### PASSAGE GIVEN

Here is what I know about Japanese teachers (primarily at Elementary Level). They may not have "lunch duty" in the same sense since students eat lunch in their own classrooms. Kids carry foods from the kitchen and they usually take turn in serving and cleaning up. Anyway, the classroom teacher usually eats in the classroom. So, in a sense, they have lunch duty everyday.
They don't have school yard duty, probably because they don't have to worry about law suits if kids get hurt, at least not as much as school officials worry about them here. On the other hand, I notice in the US teachers take kids out to the recess at different time. One thing Stevenson and Stigler talked about in their book was the way Japanese school days are scheduled. Even at elementary level, they have 40-50 minutes period followed by 10 minutes break. They usually have 4 periods in the morning and 2 in the afternoon. Often times, the break between 2nd and 3rd periods are longer. Kids go outside and play on their own during those break time - without teachers supervising the playground. A couple of years ago, I was observing a science lesson in a Japanese elementary school. They were studying different types of soil, so the teacher sent kids outside to collect different samples. The kids went all over the school, and of course the teacher can't stay with all of them all the time. I can't imagine this being done in the US.
At middle and high school level, many teachers do become sponsors of different after-school clubs. In Japan, some activities that are regular parts of the classes here are completely extra-curricular. For example, I was in a band, and we practiced before and after school. We often practiced after school until about 6 or later. Of course, when a club is doing something, the teacher must stay on campus.

######
### SOURCE DATA

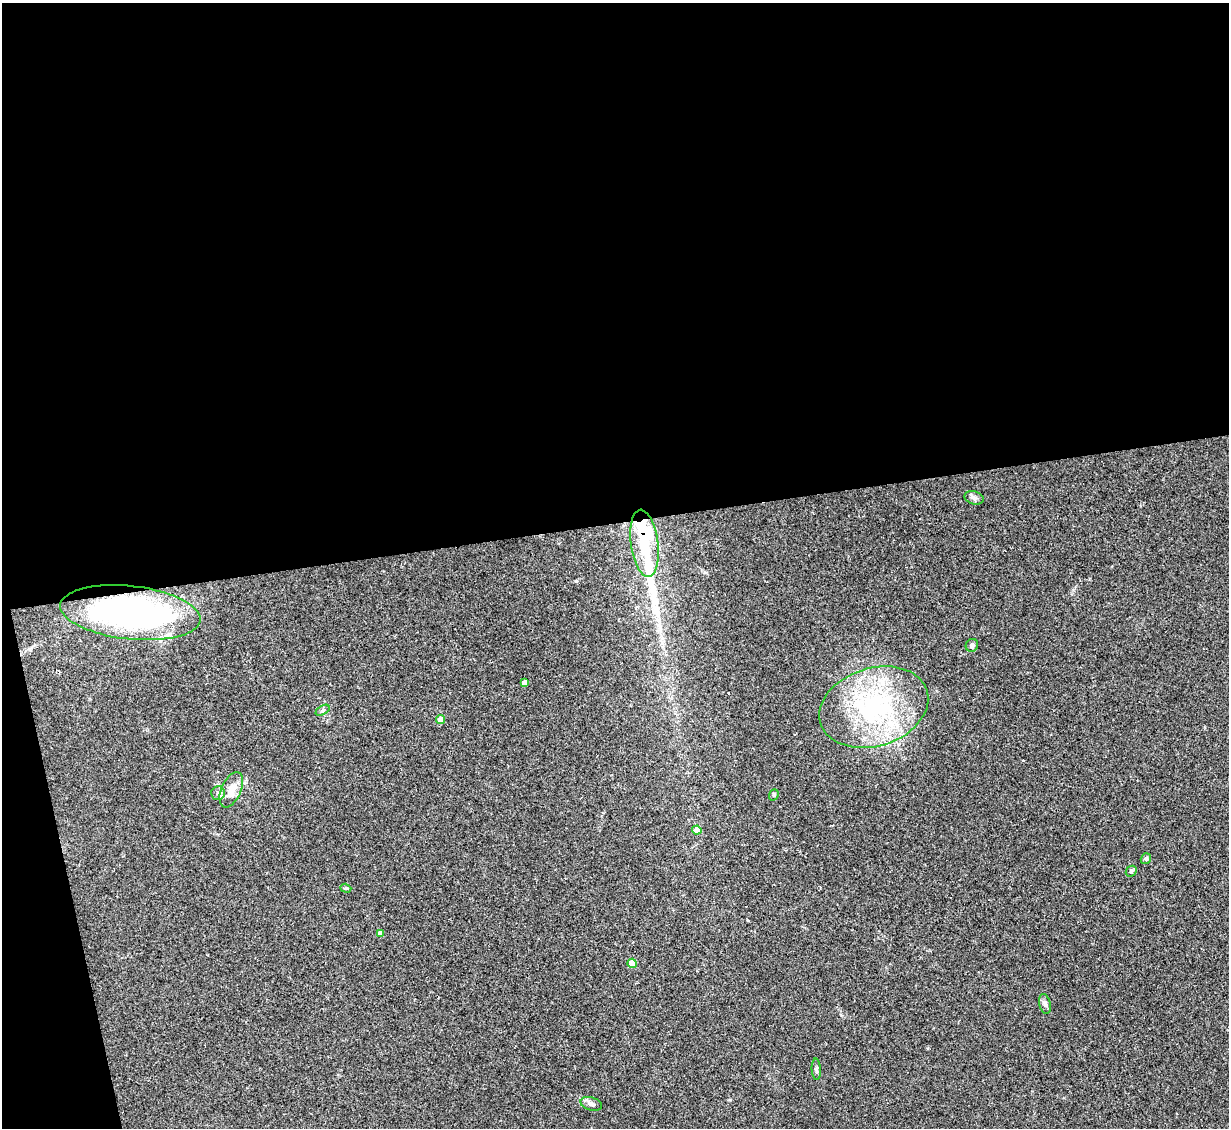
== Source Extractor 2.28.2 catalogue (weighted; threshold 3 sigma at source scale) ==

######

TASK DETAILS
Answer these questions using the passage on Japanese teachers:
(a) Where do Japanese elementary students eat lunch?
(b) How many periods do Japanese elementary schools usually have in the morning and in the afternoon?
(c) Until about what time did the band often practice after school?
The material is separate from the passage on Japanese teachers.

EXERCISE RESULT
(a) In their own classrooms.
(b) Four in the morning and two in the afternoon.
(c) Until about 6 or later.